**SET PROBLEM 1:** Decide whether each statement agrees with the webinar preview below. For each, answer yes or no and quote the words of the preview that decide it. (a) Frontier Precision used to be called Elecdata. (b) Boil orders are rare in the older parts of town. (c) The work draws on the city's ArcGIS Server and its Enterprise License Agreement with Esri.
**SET PROBLEM 2:** Continue the webinar preview on Esri water utility apps for Twin Falls, starting right after its final sentence.

**PASSAGE GIVEN:**
* * * *

Webinar Preview: Empowering Your Field Crew With Esri Local Government Web Applications
January 26, 2017

GIS-based Water Utility apps from Esri’s Local Government Information Model are improving the way field crews and citizens use and interact with water, sewer, and storm water GIS data by enabling field personnel to actively participate in communicating with the GIS department and with citizens.

Frontier Precision (formerly Elecdata) has worked with the City of Twin Falls for many years providing high-accuracy data collection hardware, software, and training.  Now we are also helping the city to implement some of the maps and apps available from Esri’s Local Government Information Model.

Multiple objectives were identified at the city’s public works department, including migrating water and sewer GIS data into a standard schema, providing better access to this data in the field, enabling field crews to find and report water outages electronically, communicating more efficiently with citizens, and reducing calls to the city regarding water restrictions and outages.  Boil orders are relatively common in the older parts of town, and the public works department works hard to continually improve communication with its customers.  By migrating data to the Local Government geodatabase water and sewer networks, and implementing the Water Isolation Trace, Outage Viewer, Map Change Request, and Water Restriction maps and apps, we hope to help in achieving these objectives and improve workflows and communication.  The City of Twin Falls GIS system is well-established and well-managed, and we have been able to leverage their ArcGIS Server and ELA (Enterprise License Agreement with Esri) to assist in these tasks.

* * * *

**STORED RECORDS:**

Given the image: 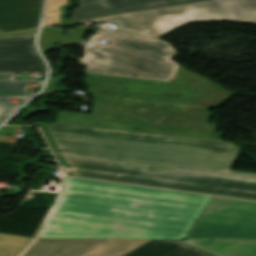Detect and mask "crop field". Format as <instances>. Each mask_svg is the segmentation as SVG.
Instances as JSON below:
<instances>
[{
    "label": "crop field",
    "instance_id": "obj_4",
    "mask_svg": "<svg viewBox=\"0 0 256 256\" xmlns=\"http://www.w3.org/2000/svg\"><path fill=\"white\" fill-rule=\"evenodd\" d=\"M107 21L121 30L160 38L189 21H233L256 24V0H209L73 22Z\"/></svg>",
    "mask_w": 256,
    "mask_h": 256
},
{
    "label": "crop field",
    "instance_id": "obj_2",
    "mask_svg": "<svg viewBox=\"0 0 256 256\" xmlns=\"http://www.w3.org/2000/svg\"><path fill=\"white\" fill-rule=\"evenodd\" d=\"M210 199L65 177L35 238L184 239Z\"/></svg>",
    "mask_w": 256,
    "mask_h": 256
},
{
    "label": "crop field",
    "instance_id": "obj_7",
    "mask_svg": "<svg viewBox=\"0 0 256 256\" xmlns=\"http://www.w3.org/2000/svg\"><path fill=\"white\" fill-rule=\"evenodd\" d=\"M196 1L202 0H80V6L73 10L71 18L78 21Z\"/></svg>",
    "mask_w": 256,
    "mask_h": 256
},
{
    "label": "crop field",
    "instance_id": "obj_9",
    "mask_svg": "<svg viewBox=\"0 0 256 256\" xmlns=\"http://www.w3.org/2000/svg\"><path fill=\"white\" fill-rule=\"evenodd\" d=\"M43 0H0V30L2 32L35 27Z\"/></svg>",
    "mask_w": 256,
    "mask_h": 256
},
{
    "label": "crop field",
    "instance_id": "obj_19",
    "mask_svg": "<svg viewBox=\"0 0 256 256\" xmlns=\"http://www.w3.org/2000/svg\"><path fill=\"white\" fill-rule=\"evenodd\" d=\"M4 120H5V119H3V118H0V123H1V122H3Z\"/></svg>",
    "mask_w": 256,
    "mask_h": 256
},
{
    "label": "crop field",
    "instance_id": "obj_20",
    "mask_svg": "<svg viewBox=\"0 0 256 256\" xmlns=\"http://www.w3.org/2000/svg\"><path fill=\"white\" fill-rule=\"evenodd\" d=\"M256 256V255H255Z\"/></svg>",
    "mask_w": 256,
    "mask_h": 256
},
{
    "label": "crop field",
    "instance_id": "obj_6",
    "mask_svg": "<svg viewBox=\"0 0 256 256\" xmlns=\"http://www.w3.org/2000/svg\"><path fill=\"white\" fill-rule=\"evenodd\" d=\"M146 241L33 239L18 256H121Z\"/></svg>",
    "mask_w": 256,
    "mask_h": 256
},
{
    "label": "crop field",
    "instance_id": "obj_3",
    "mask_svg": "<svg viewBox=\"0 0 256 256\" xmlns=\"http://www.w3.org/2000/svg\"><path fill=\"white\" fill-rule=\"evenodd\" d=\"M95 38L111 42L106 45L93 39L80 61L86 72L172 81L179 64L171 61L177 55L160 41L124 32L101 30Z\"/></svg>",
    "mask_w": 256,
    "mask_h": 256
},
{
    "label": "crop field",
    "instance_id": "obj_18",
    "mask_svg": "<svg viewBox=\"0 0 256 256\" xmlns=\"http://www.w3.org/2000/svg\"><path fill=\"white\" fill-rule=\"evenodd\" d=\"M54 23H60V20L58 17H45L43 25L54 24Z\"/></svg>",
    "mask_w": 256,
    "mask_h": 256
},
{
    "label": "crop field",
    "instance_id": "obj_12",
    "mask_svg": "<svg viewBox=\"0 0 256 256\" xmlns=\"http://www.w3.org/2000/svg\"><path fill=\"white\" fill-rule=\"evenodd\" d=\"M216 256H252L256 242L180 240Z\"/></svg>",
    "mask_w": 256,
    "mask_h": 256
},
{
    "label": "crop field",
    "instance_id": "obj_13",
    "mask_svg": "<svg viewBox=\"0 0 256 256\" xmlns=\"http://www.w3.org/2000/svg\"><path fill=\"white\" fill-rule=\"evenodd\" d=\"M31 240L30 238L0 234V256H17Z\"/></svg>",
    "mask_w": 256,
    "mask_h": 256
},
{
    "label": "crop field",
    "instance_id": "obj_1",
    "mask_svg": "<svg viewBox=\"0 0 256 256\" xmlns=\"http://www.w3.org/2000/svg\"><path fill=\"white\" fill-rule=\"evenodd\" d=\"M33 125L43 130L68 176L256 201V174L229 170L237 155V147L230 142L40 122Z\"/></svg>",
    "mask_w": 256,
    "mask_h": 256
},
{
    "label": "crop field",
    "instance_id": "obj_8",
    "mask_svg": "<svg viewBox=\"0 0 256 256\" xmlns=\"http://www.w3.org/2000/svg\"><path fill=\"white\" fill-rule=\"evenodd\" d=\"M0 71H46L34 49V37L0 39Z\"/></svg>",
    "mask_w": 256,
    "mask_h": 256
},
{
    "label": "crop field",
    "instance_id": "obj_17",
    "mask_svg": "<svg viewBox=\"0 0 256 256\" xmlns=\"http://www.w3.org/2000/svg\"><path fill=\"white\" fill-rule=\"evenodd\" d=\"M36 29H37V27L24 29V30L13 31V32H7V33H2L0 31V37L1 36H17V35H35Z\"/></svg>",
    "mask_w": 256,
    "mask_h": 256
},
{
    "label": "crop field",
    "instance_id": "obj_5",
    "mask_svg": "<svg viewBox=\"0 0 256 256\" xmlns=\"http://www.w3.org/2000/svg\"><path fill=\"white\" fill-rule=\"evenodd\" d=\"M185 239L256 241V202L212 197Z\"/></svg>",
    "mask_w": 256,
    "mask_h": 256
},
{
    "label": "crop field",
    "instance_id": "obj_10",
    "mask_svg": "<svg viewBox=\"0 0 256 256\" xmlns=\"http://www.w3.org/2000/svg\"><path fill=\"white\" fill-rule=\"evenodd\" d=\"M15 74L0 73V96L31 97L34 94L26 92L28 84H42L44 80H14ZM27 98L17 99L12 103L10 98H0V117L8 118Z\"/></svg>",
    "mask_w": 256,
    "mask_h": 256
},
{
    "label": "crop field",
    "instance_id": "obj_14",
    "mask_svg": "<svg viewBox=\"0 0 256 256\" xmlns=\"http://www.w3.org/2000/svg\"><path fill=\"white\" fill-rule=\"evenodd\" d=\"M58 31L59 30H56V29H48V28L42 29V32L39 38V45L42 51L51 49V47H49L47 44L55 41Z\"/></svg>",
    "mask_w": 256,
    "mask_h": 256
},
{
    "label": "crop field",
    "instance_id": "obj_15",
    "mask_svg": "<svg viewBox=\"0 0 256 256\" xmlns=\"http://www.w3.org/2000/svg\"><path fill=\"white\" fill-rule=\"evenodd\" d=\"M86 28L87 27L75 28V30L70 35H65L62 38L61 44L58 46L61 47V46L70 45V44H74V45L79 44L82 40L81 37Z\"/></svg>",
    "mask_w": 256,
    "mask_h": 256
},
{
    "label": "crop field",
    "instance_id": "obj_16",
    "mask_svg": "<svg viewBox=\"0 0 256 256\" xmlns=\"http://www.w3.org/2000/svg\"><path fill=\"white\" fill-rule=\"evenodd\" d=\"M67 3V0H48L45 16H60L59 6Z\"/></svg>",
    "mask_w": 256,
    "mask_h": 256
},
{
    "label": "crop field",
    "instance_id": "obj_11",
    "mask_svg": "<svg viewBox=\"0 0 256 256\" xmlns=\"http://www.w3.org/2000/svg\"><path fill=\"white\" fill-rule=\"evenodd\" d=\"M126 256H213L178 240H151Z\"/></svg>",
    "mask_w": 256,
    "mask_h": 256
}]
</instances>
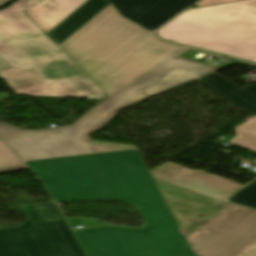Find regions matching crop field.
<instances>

* * * *

**RESULT 1:**
(a) Yes: "Frontier Precision (formerly Elecdata)"
(b) No: "Boil orders are relatively common in the older parts of town"
(c) Yes: "we have been able to leverage their ArcGIS Server and ELA (Enterprise License Agreement with Esri)"

**RESULT 2:**
Data Migration

The biggest challenge of the project was the data migration… isn’t data management always the biggest challenge?  The City of Twin Falls is a long-time user of Trimble mapping hardware and software, and TerraSync was, and still is, used to map most of the assets in the field.  Over the years, data dictionaries have evolved to accommodate new and changing data collection requirements.  This resulted in varying attribute values and inconsistent field naming conventions.  The city desired a standard schema moving forward.  The Local Government geodatabase provided that standardization and was modified only slightly to accommodate some additional layers and specific attribute needs.  Domains were reduced to be more appropriate for the city’s assets.

The city’s field crews continued to collect additional data in the field and many users were accessing the water and sewer data from day to day, so it was important that there not be a long period of down time as data was migrated.  Therefore, Frontier Precision decided to leverage the Data Interoperability extension to build an ETL (Extract, Transform, Load) tool that would allow us to automate the migration.  Once the tool was ready, the city shut down data collection and data access for only one day.  Frontier migrated all data to the new schema, updated data dictionaries to match, replaced the old data on the server, and helped to ensure that any maps and scripts that touched this data remained intact and functional.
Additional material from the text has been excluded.